On the other hand, Milton had his own tough journey that led him to Tucson. He said, “There are a lot of things from my childhood that I can’t remember.” On his first day with his new parents, they beat him, tied him up, and said he would be their slave. “I agreed because I didn’t know what a slave was. I was just a kid,” he said. Milton kept being treated badly; he was locked in a barn and only given peanut butter and milk to eat. One day, he asked why they treated him like that, and he was told it was to “keep him in line.” “If you’re scared, you’ll do what I say,” John told him. Eventually, he went to live with his aunt and uncle. He went to high school and helped with an egg delivery business.

Later, Milton started living with his friend’s family. He realized that his adoptive parents were actually foster parents. “I thought I was adopted,” he said. “I don’t know how they got away with it.” He had some problems and ended up in a mental hospital, where doctors said he had schizophrenia. He left the hospital in 1967 and moved to Chicago, then later settled in Tucson. “My in-laws gave us $500, and we moved to Arizona,” he said.
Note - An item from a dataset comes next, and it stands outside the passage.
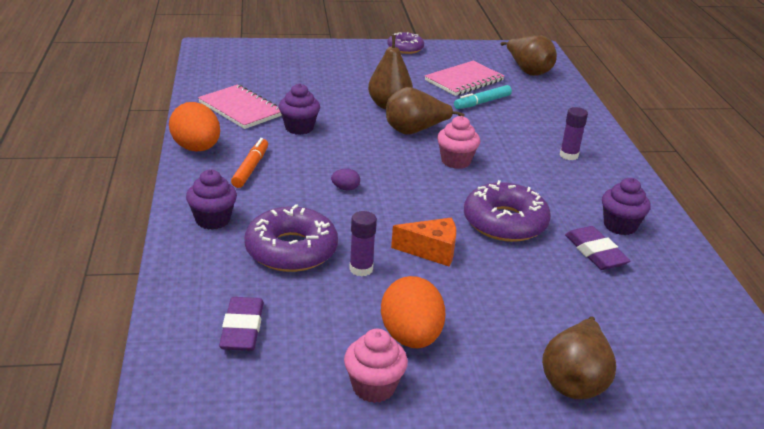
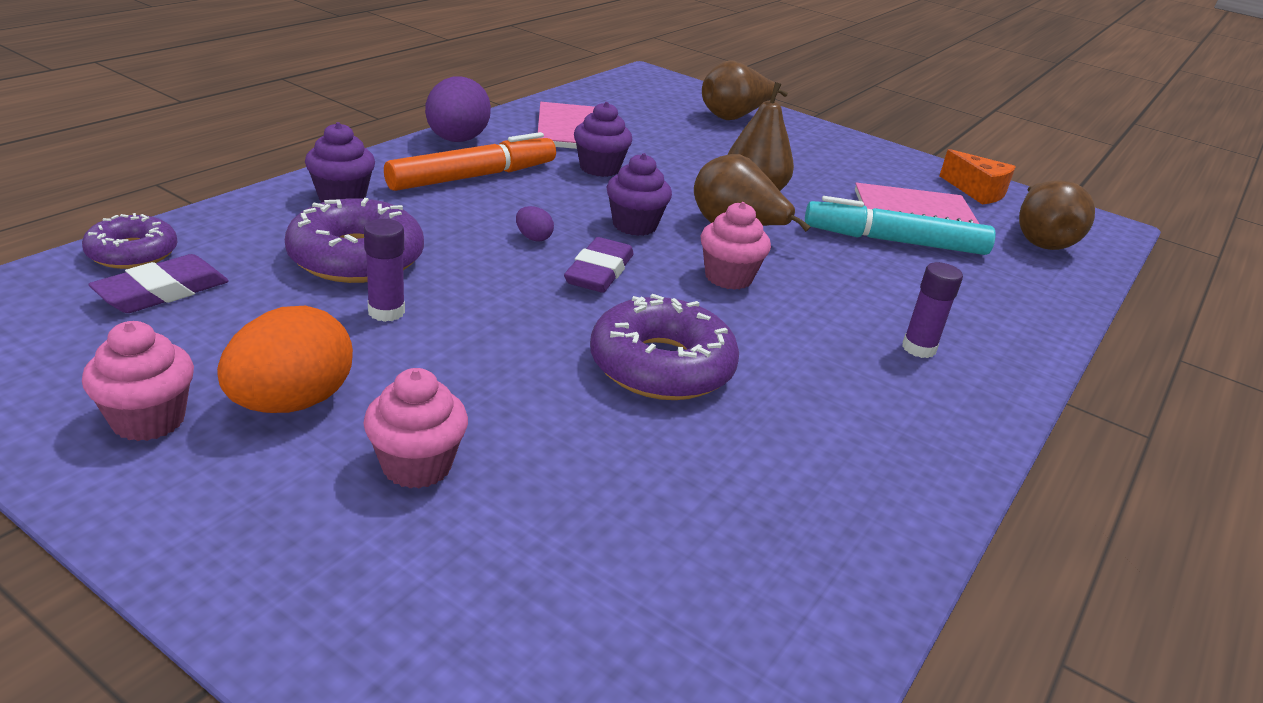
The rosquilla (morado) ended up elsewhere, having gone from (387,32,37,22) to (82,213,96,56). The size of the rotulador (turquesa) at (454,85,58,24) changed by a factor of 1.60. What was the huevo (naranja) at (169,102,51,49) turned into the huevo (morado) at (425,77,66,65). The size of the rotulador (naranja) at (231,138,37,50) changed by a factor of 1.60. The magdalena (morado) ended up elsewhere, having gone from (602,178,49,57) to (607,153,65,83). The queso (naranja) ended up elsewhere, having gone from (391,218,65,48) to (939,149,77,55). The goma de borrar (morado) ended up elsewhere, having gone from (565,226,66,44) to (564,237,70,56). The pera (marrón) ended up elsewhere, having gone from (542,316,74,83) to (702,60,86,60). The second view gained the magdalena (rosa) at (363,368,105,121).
The Zoetemans. RaeAnne is on the far left, and Milton is on the far right. Image Credit: Public Domain

Meeting Lucille

Like his sister, Milton also met their birth mother many years after she put them up for sale. In 1970, he stayed with her for a month. But he got into a fight with her husband, and the husband got arrested. So, Lucille kicked Milton out. “My birth mother never loved me,” he said. “She never said sorry for selling me. She hated me so much that she didn’t care.”

Sue Ellen

Sue Ellen didn’t have any official papers about her adoption, but she thought she was adopted in a proper way by a couple named Johnson. Unfortunately, she died from lung disease in 2013, but she got to see Rae again before that. “It’s great. I love her,” Sue Ellen wrote about her sister. On the other hand, she had harsh words for their biological mom, saying, “She deserves to be in hell burning.”

The Youngest to Go

Their youngest brother, David, who was born as Bedford Chalifoux, wasn’t one of the kids for sale. Instead, he was taken from his mom and given to the McDaniels because they couldn’t have kids of their own. “I had bed bug bites all over me,” he said. “It was a really bad situation.” His adoption papers say that his dad left them, and he couldn’t go back home because he had a criminal record in Cook County, Illinois.